(Tasks to perform):
1. List every title that appears in the blog post on Flannery O'Connor, including the post's own title.
2. Answer these questions from the blog post on Flannery O'Connor:
(a) On what date was the post published?
(b) According to the quoted passage, what is sin?
(c) According to the quoted passage, with what two things can purity come?
3. Proceed with the blog post on Flannery O'Connor, picking up after its final sentence.

(Extract provided):

==*==

Thursday, July 10, 2014

Episode 31: Grace

Previously and most recently, I started reading some of Flannery O'Connor's writings, first her short stories for class and now some of her spiritual writings. Below is a quote on from The Province of Joy, on the section titled "The Cost of Faith" and afterwards an essay on her short story, Everything that Rises Must Converge. Enjoy :)
I don't assume that renunciation goes with submission, or even that renunciation is good in itself. Always you renounce a lesser good for a greater; the opposite is what sin is. And along this line, I think the phrase "naive purity" is a contradiction in terms. I don't think purity is mere innocence; I don't think babies and idiots possess it. I take it to be something that comes either with experience or with Grace so that it can never be naïve. On the matter of purity we can never judge ourselves, mich less anybody else. Anyone who thinks he's pure is surely not.

==*==

(Supplied records):

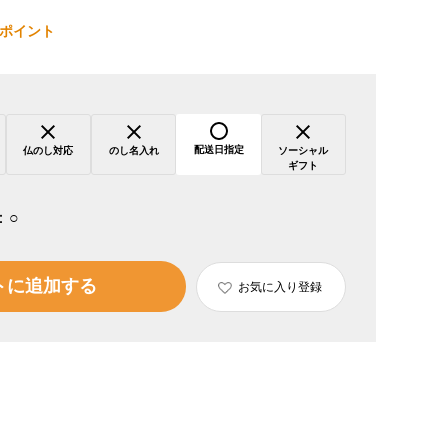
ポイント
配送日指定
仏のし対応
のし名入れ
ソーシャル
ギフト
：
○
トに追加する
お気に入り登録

==*==

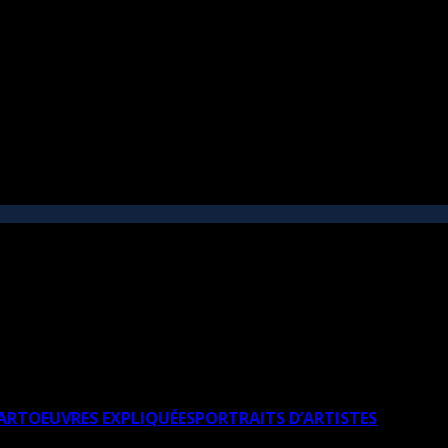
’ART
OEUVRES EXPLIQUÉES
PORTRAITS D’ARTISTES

==*==

(Answers given):
1.
- Episode 31: Grace
- The Province of Joy
- The Cost of Faith
- Everything that Rises Must Converge

2.
(a) Thursday, July 10, 2014
(b) Sin is the opposite of renouncing a lesser good for a greater one.
(c) It comes with experience or with Grace.

3.
I sent you the other Sewell piece and the one on St. Thomas & Freud. This latter has the answer in it to what you call my struggle to submit, which is not struggle to submit but a struggle to accept and with passion. I mean, possibly, with joy. Picture me with my ground teeth stalking joy - fully armed too as it's a highly dangerous quest. The other day I ran up on a wonderful quotation: "The dragon is at the side of the road watching those who pass. Take care lest he devour you! You are going to the Father of souls, but it is necessary to pass by the dragon." That is Cyril of Jerusalem, instructing catechumens. (To "A," January 1, 1956) 

St. Martin’s Abbey

Gus Labayen

Illuminating Grace Accepted:
The Parable of the Prodigal Son
Flannery O’Connor Everything That Rises Must Converge

RELS 201 | Introduction to New Testament
Fr. Killian Malvey

The gospel of the grace of God awakens an intense longing in human souls and an equally intense resentment, because the truth that it reveals is not palatable or easy to swallow. There is a certain pride in people that causes them to give and give, but to come and accept is a different thing.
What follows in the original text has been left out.